Food, glorious food! 

Have you heard of the word Halal before?

As muslims, eating Halal food is an essential part of our spiritual health. That’s why its important to understand what we can and cannot eat as Muslims.

Let’s dig into it!

So, what’s “Halal” mean?

Halal is an Arabic word that simply means ‘permissible’. This is in contrast to Haram, meaning – impermissible.

The terms Halal and Haram are used for a whole manner of things outside of food. Common examples might include: “Is it Halal to work at a bank?”, “Is it Halal to get a tattoo?”.

When applied to food, it simply means – is it permissible to eat this?

According to the Shariah there are certain types of food and drink which we can’t consume. The most commonly known are pork and alcohol. But even beef and chicken can be impermissible. And something as innocent as a packet of chips can also be impermissible!

“O mankind, eat from whatever is on earth (that is) lawful and pure”

Quran 2:168

Most of us know that pork is impermissible. But even beef and chicken can be impermissible. And something as innocent as a packet of chips can also be impermissible!

What is Halal?

In general:

  • All fruits, nuts and vegetables
  • All fish
  • Livestock that has been “lawfully slaughtered”

Halal Meat

In order for a meat to qualify as Halal, it must be from a livestock animal that was lawfully slaughtered according to Islam.

  • The slaughterer must be either a muslim, a christian or a jew.
  • If the slaugtherer is a muslim, he must say “Bismillah, Allahu Akbar” as he makes the cut.
  • All the blood must be drained out of the animal.

Cross contamination

Most of us wouldn’t dream of eating floor food! Similarly, muslims cannot eat food that has been cross-contaminated with unlawful sources.

Unlawful sources of food are simply anything outside the scope of what is Halal.

More specifically:

  • Intoxicants 
  • Carrion
  • Blood 
  • Pork
  • Insects
  • Horses, mules and donkeys
  • Omnivores and carnivores
  • Birds of prey

Most grocery store food will also have extra ingredients: additives, preservatives or gelatin. These extra ingredients may come from sources which are not permissible to eat.
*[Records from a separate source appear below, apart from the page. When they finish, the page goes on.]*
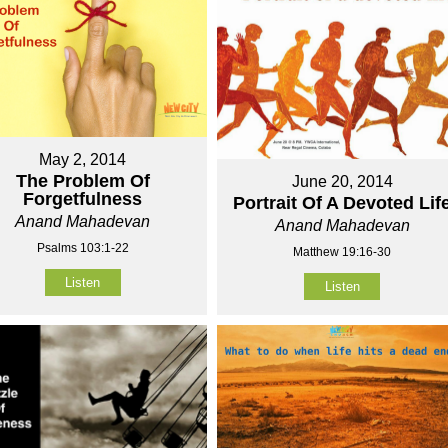
May 2, 2014
The Problem Of
June 20, 2014
Forgetfulness
Portrait Of A Devoted Lif
Anand Mahadevan
Anand Mahadevan
Psalms 103:1-22
Matthew 19:16-30
Listen
Listen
Gelatin, for example, is a protein made from animal collagen. If the animal was from an unlawful source, it would cross contaminate the food. This would make it unlawful for us to eat.

So… Can I still have that Lobster?

We have said earlier that all fish is permissible to eat. But what about lobster? How about prawn?

Different muslim countries will have different seafood cuisines. This cuisine depends on the school of Islamic law most people in the country follow.

For example, in Pakistan, where most people are Hanafis, you’ll be hard pressed to find crab or lobster in the menu. This is because according to Hanafi scholars, crustaceans are impermissible to eat.

However, in Malaysia, where most people are Shaffi’i, you’ll find a kaleidoscopic range of seafood on the menu! This is because Shaffi’i scholars regard all seafood permissible to eat.